The Shep’ incident happened suddenly and without warning on his afternoon television slot. As Smith was attempting to bring meaning to the tragedy, he abruptly used the phrase “such a coward” to surmise the reasoning behind Williams' actions. The next day Shepard perfunctorily apologized for his loose use of words when talking about Williams three kids he left behind:
"It’s hard to imagine, isn’t it?” Smith said. “You could love three little things so much, watch them grow, they’re in their mid-20s, and they’re inspiring you, and exciting you, and they fill you up with the kind of joy you could never have known.”
“And yet,” Smith continued, “something inside you is so horrible — or you’re such a coward, or whatever the reason — that you decide that you have to end it. Robin Williams, at 63, did that today.”
And then it was the king of controversy, Rush Limbaugh, who took the opportunity to exploit Williams' suicide to seemingly score some political points against the far left. Limbaugh made a meandering speech where he read from a local Fox story speculating on why Williams committed suicide, and then oddly connected that to a leftist point of view.

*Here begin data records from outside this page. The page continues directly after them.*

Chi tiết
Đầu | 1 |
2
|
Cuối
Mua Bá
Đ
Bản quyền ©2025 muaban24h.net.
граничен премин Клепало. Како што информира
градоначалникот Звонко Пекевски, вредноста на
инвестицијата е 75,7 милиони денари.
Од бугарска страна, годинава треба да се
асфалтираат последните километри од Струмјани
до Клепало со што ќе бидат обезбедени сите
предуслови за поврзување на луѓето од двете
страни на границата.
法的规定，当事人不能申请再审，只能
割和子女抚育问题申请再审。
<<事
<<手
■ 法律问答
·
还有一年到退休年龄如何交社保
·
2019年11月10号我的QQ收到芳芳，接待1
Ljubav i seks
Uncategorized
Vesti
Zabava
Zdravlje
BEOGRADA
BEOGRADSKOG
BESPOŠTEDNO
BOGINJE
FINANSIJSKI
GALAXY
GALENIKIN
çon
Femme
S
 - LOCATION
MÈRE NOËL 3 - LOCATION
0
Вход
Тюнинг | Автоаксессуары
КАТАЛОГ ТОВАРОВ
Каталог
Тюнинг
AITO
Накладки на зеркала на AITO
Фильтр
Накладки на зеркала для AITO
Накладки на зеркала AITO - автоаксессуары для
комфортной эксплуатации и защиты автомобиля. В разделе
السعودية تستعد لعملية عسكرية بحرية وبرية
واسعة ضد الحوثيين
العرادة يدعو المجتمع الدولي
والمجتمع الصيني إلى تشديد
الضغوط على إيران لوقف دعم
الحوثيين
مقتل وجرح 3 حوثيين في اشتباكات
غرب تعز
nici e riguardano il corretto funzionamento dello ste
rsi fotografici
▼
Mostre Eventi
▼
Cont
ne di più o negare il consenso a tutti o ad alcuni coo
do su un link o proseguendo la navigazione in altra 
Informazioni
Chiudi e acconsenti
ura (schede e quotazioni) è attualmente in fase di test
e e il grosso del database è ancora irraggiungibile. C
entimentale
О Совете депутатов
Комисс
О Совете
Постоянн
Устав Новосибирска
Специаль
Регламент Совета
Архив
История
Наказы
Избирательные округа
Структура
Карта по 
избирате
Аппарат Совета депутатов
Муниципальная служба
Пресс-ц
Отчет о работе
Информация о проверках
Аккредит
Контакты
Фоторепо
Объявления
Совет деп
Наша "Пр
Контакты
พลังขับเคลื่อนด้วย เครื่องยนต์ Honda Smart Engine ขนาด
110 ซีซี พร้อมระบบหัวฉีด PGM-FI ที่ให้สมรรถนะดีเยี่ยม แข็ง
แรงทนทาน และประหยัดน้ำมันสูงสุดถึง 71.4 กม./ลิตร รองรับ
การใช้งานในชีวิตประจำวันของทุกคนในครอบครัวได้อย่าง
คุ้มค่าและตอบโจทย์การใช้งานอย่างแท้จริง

He walked these comments back on Wednesday, stating that he doesn’t know the reasons for Williams’ suicide and accused the media of misconstruing his words.
Caron Helfner, a clinical director at Inspirations for Youth teen rehab has witnessed her fair share of people in recovery, who are weighed down by depression and suicidal thoughts.
“In society, sadly, there is still a stigma associated with depression and suicide which is communicated front and center by the media,” said Helfner. “The fact of the matter is that suicide is not a cowardly act or a political point of view. It is a disease and each case should be analyzed individually rather than generalized.”
While Fox News and Rush Limbaugh are only a microcosm of the medium, there is still many that share the same opinion on depression and suicide. The issue is like the "elephant in the room." While there are some that may in fact view Robin Williams' suicide as a cowardly act, they are reticent to talk about it due to disrespect.
"Until we as a nation have a healthy dialogue on depression and suicide, we will remain in the dark ages regarding our understanding of what precipitates it and what we can do to try and prevent it," Heffner added.